### TEXT ZUM LESEN ###

Diese Frage hat sich Andrea Gagliarducci gestern in seiner Kolumne bei Monday at the Vatican gestellt. Hier geht s zum Original: klicken
"PAPST FRANZISKUS, FINDET EIN PRAGMATISCHES SCHISMA STATT? "
Schon 2017 beleuchtete die italienische website Campari De Maistre die Möglichkeit eines Schismas. Sie stellte jedoch fest, daß die Gefahr eines Spaltung nicht in Deutschland zu finden sei, trotz all des Drucks der bereits von der deutschen Kirche ausgeübt wird. Statt dessen sollten wir auf die Gefahr schauen, die aus Süd-Amerika kommt.
Latein-Amerika - argumentiert der Artikel-durchlebt eine sozio-politische Evolution, in der eine homogene terrritoriale Gründung in einen potentiell schismatischen theologischen Diskurs übersetzt wird.
Heute scheint diese Argumentationslinie über das Schisma der Latein-Amerikanischen Kirche auf dramatische Weise wichtig. Das kam mir plötzlich in den Sinn, als ich den unglaublichen Aktivismus des von Kardinal Victor Manuel Fernandez geleitetet Dicasteriums für die Glaubenslehre überdachte.
Das jüngste Dokument des Dicasteriums ist Fiducia Supplicans. In 4 Punkten. mit - wie immer-Zitaten aus dem Lehramt von Papst Franziskus , aber nur selten mit Zitaten der Kirchenväter- erklimmt das Dokument felsiges Gelände: die Segnung irregulärer Paare, ob geschieden und wiederverheiratet oder gleichgeschlechtlich.
Die Schluss-Argumentation ist - nein ,man kann nur eine Ehe segnen, und nein-nur eine Verbindung zwischen Mann und Frau, offen für das Leben, wird von der Katholischen Kirche akzeptiert. Individuelle Segnungen sind jedoch erlaubt, weil -wer immer um einen Segen bittet, -um Gottes Gnade bittet. Es ist nicht die Verbindung, die gesegnet wird, sondern die Menschen, auch Menschen im Zustand der Sünde.

### BEREITGESTELLTES MATERIAL ###

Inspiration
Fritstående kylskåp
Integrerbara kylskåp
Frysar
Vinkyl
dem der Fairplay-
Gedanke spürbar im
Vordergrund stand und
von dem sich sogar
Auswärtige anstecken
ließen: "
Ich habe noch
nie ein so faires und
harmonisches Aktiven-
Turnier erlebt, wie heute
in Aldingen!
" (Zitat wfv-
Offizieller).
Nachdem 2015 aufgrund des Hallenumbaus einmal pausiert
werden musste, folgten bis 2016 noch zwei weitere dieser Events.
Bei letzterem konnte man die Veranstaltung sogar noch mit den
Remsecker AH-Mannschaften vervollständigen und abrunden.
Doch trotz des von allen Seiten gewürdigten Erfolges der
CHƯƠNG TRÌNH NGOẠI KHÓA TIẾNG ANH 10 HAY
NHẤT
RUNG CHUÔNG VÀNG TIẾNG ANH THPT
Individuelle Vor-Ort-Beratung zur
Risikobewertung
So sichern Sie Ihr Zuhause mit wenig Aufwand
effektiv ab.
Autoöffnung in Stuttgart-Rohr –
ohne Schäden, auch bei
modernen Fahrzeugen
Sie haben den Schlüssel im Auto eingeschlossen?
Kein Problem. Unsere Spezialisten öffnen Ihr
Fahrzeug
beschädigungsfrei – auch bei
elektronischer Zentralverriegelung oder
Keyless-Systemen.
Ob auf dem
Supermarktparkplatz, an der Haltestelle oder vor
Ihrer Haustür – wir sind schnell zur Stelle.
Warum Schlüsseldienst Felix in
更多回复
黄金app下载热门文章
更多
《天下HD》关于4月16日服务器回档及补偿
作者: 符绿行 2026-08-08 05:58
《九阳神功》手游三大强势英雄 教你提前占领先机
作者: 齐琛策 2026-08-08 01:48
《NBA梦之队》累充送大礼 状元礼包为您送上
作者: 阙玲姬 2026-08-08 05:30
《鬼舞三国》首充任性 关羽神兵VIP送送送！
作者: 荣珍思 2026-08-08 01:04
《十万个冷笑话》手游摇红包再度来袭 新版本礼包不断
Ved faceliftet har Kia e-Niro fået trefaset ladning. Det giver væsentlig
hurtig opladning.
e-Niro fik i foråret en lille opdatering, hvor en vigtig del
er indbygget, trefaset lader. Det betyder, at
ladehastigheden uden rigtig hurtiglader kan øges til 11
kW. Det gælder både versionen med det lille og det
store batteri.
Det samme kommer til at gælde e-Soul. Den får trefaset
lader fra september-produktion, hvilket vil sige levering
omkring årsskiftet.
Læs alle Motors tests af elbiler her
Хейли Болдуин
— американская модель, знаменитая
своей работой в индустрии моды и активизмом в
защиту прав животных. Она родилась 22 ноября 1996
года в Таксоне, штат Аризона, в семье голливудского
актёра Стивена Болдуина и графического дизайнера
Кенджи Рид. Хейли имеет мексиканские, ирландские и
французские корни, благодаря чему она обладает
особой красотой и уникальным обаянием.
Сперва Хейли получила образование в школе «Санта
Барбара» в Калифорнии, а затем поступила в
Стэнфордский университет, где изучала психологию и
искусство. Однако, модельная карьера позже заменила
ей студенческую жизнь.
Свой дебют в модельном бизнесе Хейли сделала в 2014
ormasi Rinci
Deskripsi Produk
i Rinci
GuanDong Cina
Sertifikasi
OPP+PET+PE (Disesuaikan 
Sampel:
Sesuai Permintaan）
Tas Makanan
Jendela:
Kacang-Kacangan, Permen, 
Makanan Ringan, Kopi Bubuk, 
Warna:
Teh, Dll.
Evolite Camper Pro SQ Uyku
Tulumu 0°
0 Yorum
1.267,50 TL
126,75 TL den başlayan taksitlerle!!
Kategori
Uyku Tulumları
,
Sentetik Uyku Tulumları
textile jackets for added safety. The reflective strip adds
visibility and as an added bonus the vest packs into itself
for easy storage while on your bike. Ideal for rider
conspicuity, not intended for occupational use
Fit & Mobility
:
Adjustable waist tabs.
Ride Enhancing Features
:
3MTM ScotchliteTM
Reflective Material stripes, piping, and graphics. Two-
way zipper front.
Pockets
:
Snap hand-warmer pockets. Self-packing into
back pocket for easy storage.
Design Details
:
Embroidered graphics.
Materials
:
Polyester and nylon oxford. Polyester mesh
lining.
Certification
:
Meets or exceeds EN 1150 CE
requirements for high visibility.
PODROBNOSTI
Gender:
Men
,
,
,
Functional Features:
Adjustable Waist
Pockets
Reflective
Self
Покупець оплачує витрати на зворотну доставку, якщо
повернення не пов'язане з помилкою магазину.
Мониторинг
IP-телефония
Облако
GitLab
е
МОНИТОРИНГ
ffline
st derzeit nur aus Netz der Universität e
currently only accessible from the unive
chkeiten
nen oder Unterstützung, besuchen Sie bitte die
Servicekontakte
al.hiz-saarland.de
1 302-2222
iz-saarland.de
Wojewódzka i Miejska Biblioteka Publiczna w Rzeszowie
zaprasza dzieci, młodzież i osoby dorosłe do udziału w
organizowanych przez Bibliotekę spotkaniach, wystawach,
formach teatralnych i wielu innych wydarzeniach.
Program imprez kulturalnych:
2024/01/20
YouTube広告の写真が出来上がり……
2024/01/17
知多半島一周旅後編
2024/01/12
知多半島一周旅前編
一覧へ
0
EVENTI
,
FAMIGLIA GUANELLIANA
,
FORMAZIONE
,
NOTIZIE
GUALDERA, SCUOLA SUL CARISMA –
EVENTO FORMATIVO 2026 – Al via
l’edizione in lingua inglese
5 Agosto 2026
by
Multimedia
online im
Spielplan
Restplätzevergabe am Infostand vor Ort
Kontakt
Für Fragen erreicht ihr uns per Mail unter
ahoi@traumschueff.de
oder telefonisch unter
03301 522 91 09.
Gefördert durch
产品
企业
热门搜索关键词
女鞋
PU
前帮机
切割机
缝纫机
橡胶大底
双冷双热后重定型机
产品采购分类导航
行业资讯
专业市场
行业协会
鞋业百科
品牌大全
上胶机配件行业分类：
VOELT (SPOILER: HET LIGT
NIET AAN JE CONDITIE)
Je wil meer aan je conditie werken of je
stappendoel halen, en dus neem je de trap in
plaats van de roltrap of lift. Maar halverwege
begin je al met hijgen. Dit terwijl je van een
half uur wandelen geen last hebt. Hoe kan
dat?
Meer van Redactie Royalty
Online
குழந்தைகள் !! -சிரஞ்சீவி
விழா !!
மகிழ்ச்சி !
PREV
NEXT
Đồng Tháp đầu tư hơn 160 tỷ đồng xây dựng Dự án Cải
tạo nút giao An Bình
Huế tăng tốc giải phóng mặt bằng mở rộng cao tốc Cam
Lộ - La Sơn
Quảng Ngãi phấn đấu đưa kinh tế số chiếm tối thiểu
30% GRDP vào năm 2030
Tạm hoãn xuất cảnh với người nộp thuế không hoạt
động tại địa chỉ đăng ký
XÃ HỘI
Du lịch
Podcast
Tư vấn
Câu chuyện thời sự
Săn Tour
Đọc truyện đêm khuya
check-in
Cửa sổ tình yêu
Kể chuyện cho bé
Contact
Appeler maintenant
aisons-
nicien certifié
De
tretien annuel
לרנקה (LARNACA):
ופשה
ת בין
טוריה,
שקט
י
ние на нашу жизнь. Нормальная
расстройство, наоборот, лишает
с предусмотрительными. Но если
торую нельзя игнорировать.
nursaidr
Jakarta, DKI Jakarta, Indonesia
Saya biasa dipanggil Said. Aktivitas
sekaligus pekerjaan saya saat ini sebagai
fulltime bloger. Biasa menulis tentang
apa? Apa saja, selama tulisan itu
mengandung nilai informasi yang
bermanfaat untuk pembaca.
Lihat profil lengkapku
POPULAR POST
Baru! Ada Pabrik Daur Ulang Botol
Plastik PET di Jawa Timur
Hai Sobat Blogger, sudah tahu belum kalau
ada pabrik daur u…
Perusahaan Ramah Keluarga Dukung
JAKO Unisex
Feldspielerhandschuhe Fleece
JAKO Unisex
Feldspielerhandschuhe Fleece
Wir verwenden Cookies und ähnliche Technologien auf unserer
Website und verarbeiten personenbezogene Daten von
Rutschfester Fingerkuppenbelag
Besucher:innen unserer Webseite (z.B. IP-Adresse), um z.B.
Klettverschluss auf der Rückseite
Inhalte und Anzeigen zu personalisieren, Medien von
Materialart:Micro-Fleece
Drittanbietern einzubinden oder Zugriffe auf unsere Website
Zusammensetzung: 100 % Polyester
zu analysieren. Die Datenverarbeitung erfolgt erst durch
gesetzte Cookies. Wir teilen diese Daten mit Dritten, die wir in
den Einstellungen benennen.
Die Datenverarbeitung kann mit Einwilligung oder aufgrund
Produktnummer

###

### [DEINE AUFGABEN]
• 1. Wer leitet laut dem Text über ein mögliches Schisma das Dicasterium für die Glaubenslehre?
• 2. Nimm den Text über ein mögliches Schisma wieder auf und schreib ihn nach seinem letzten Satz weiter.
Die Einträge spielen hierbei keine Rolle.

### [ERGEBNISSE JE AUFGABE]
• 1. Kardinal Victor Manuel Fernandez leitet es.

• 2.
All das entspricht natürlich normalem Denken. Wie üblich bestand der gesunde Menschenverstand darin, die öffentliche Segnung anderer Verbindungen als der Ehe zu vermeiden, einige Grenzsituationen privat zu bewältigen und die Entscheidung darüber, was zu tun und wie es zu tun ist, dem Urteilsvermögen des Priesters zu überlassen. Schließlich wurde davon ausgegangen, daß der Priester nach der richtigen Lehre und dem richtigen Gewissen handeln und dem Glaubensgut treu bleiben würde, ohne zu versäumen, jede problematische Situation zu begleiten.
Der Text des Glaubens-Dicasteriuns wurde mit unklaren Argumenten verfasst. Wie die der französische Dominikaner Thomas Michelet sagte, “Es fehlt ihm an Präzision.” Da kommt nie das Wort "Umkehr" vor, in dem Text kommt nie eine Beschreibung davon vor, was Sünde ist. Am Ende ist darin kein Hinweis auf eine Christliche Berufung. Für diese Berufung versuchen wir -gemäss der spezifischen Kriterien - genannt Doktrin- zu leben. Es ist diese Berufung, die die Möglichkeit der Sünde beleuchtet. Wegen dieser Berufung gehen wir zur Beichte.
Die Tatsache jedoch, daß es dem Text an Genauigkeit fehlt, liegt genau in der unterschiedlichen Mentalität zwischen klassischer und latein-amerikanischer Theologie.
Hier gibt es zwei unterschiedliche Zugangsweisen, die zweite, sicher pragmatischere, beruht weniger auf philosophischem Denken. So sehr, daß die von der Latein-amerikanischen Kirche verwendeten philosophischen Ideen immer von der Westlichen Welt geliehen wurden. Befreiungs-Theologie z.B. wurde auf Grund marxistischer Kategorien geboren, die lateinamerikanische Theologen in Europa gelernt hatten (Boff studierte in Deutschland, Gutierrez in Frankreich.)
Papst Franziskus brachte seine Mentalität in die Leitung der Katholischen Kirche mit.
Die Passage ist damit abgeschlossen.